Numéro d'arrêt : 10BX01826
Numéro NOR : CETATEXT000024984692 ?
Identifiant URN:LEX : urn:lex;fr;cour.administrative.appel.bordeaux;arret;2011-12-13;10bx01826 ?

Analyses :

Nature et environnement - Installations classées pour la protection de l'environnement - Responsabilité.

Responsabilité de la puissance publique - Faits susceptibles ou non d'ouvrir une action en responsabilité - Fondement de la responsabilité - Responsabilité sans faute.

Responsabilité de la puissance publique - Faits susceptibles ou non d'ouvrir une action en responsabilité - Fondement de la responsabilité - Responsabilité pour faute.

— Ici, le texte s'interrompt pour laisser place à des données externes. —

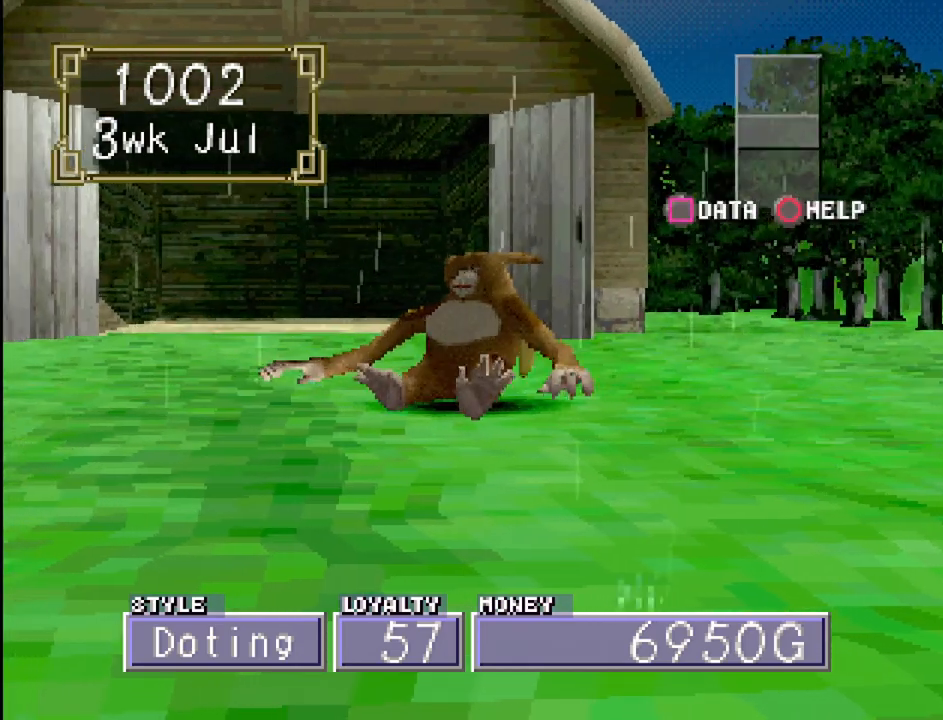
{"buttons": [], "events": [[400, "DPAD_DOWN", "down"], [467, "DPAD_DOWN", "up"]]}
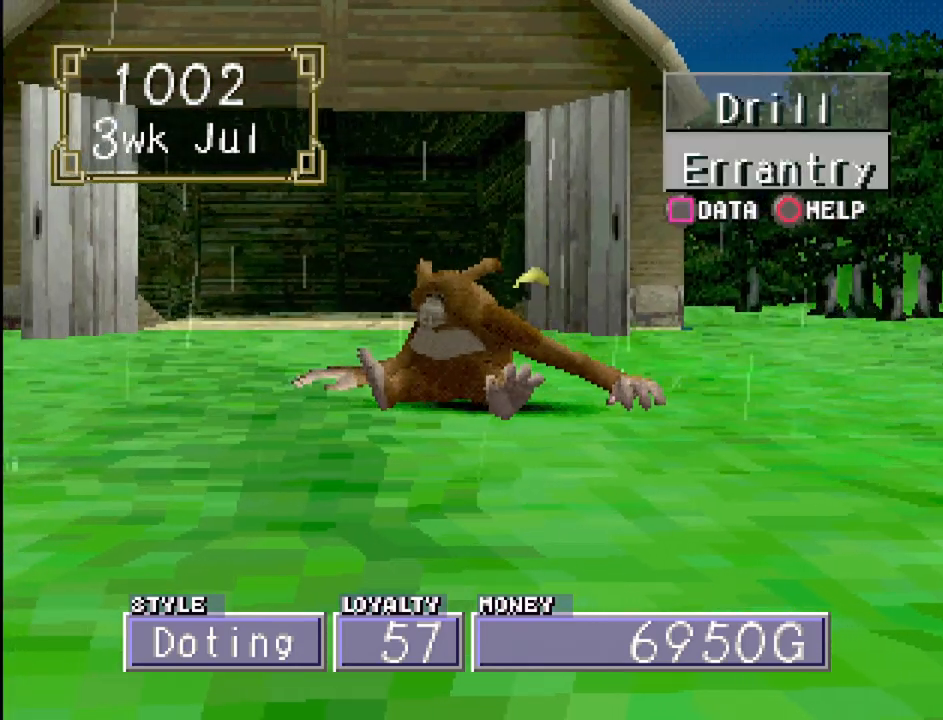
{"buttons": [], "events": [[150, "DPAD_UP", "down"], [233, "DPAD_UP", "up"], [267, "CROSS", "down"], [417, "CROSS", "up"]]}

Responsabilité de la puissance publique - Réparation - Préjudice - Caractère direct du préjudice.


Texte :

Vu la requête, enregistrée au greffe de la cour le 21 juillet 2010 sous le n° 10BX01826, présentée pour M. Alain A et M. Christophe A en leur qualité d'héritiers de Mme Anne-Marie ALONSO épouse A, décédée, demeurant tous ... ; MM A demandent à la cour :

1°) d'annuler le jugement n° 0503736 en date du 6 mai 2010, par lequel le tribunal administratif de Toulouse a rejeté la demande de Mme A tendant à la condamnation de l'Etat à lui payer à titre de dommages et intérêts la somme de 1,5 million d'euros, assortie des intérêts au taux légal à compter de la date de réception de sa demande indemnitaire préalable par l'administration ;

2°) de condamner l'Etat à leur verser une indemnité de 1,5 million d'euros, assortie des intérêts au taux légal à compter de la date de réception de la demande indemnitaire préalable par l'administration ;

3°) de mettre à la charge de l'Etat la somme de 15 000 euros sur le fondement des dispositions de l'article L. 761-1 du code de justice administrative ;

........................................................................................................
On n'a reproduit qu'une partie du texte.